What do you mean get value ? Read it inside a thread or read it on host side ?
I presume you want to do smth like that:
GPUdata_struct // create structure which holds your x's and y's
{
float x;
float y;
};
__global__ void function(GPUdata_struct *GPUdata)
{
const int x = blockDim.x * blockIdx.x + threadIdx.x;
const int y = blockDim.y * blockIdx.y + threadIdx.y;
const int gpuIdx = y * width + x;
GPUdata[gpuIdx].x = 5.0f * cos(gpuIdx/4.0); // set some values to GPUdata_struct array
GPUdata[gpuIdx].y = 3.0f * sin(gpuIdx);
}
int main()
{
const int size = 32;
GPUdata_structure *data_d; // data on the device
GPUdata_structure *data; // data on the host
cudaMalloc((void **)&(data_d), size * sizeof(GPUdata_structure))); // resserve memory on GPU
function<<< 1, size >>>(data_d); // fill in the data on the GPU
cudaMemcpy(data, data_d, size * sizeof(GPUdata_structure), cudaMemcpyDeviceToHost)); // copy data to host
for(int i = 0; i < size; ++i) // print data
printf("data[%d]:\tx:%f\ty:%f\n", i, data[i].x, data[i].y);
return 0;
}
Ofcourse you can do it the other way: initialize data on host, copy it to GPU, use it there.
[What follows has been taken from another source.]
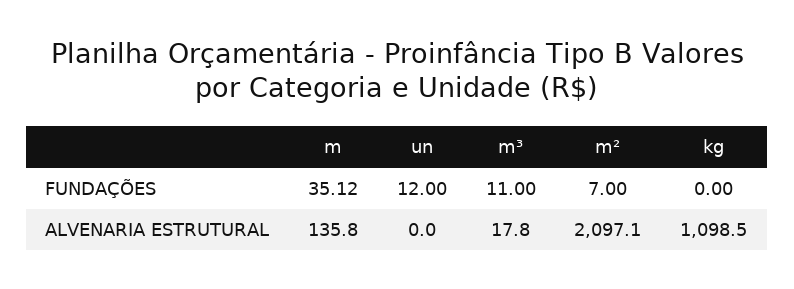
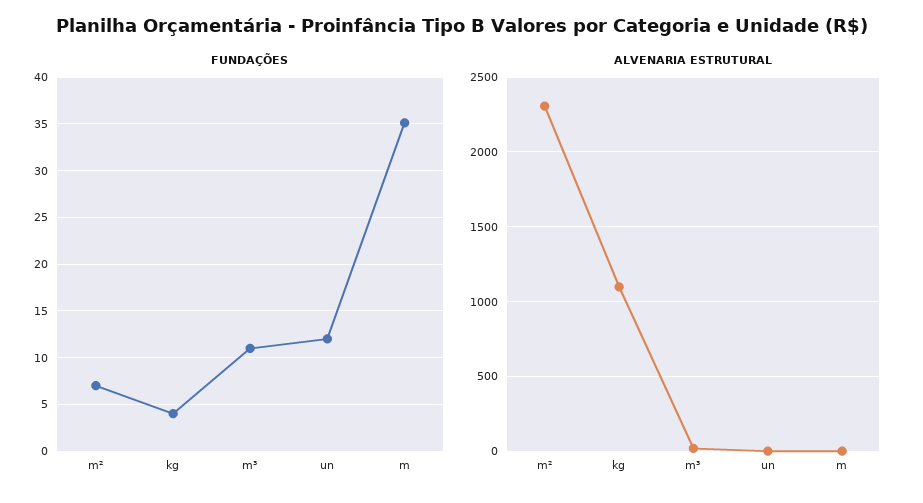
FUNDAÇÕES, kg: 0 -> 4
ALVENARIA ESTRUTURAL, m: 135.8 -> 0
ALVENARIA ESTRUTURAL, m²: 2097.1 -> 2300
In my case, I need to calculate in some [gpuIdx] index not all gpu thread.
So, I need to known which index that pass my condition and I will calculate on some gpu block.
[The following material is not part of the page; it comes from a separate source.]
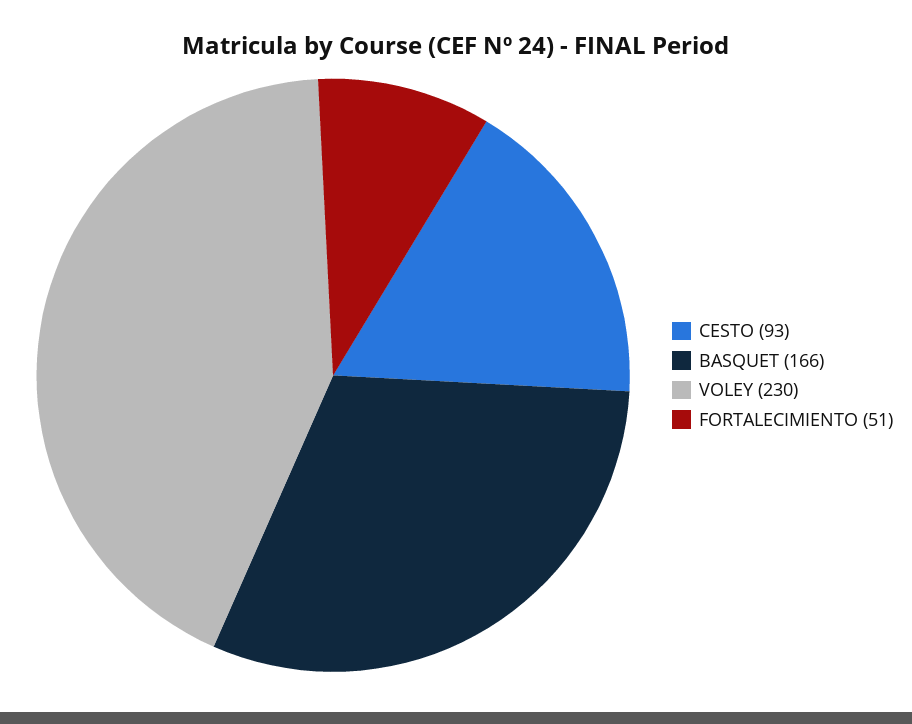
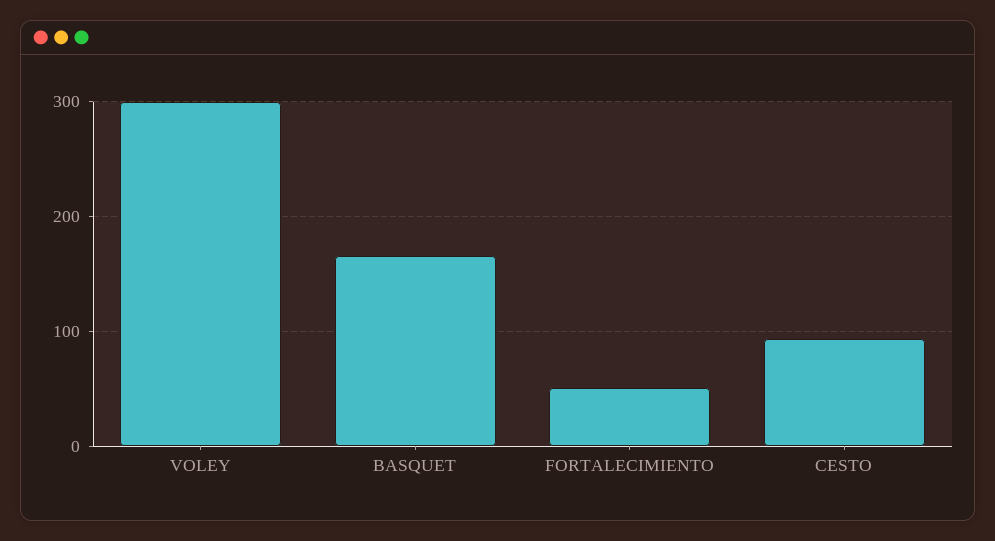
VOLEY: 230 -> 300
const int x = blockDim.x * blockIdx.x + threadIdx.x;
const int y = blockDim.y * blockIdx.y + threadIdx.y;
const int gpuIdx = y * widthp2 + x;
if (GPUdata[gpuIdx] > 0.15) <----- for selecting gpu block
{
do something 1
}
if (GPUdata[x] > 1) <----- for calculate in some block that choose from do something 1
{
do something 2
}
from example, how can I get x position of gpuIdx in global function?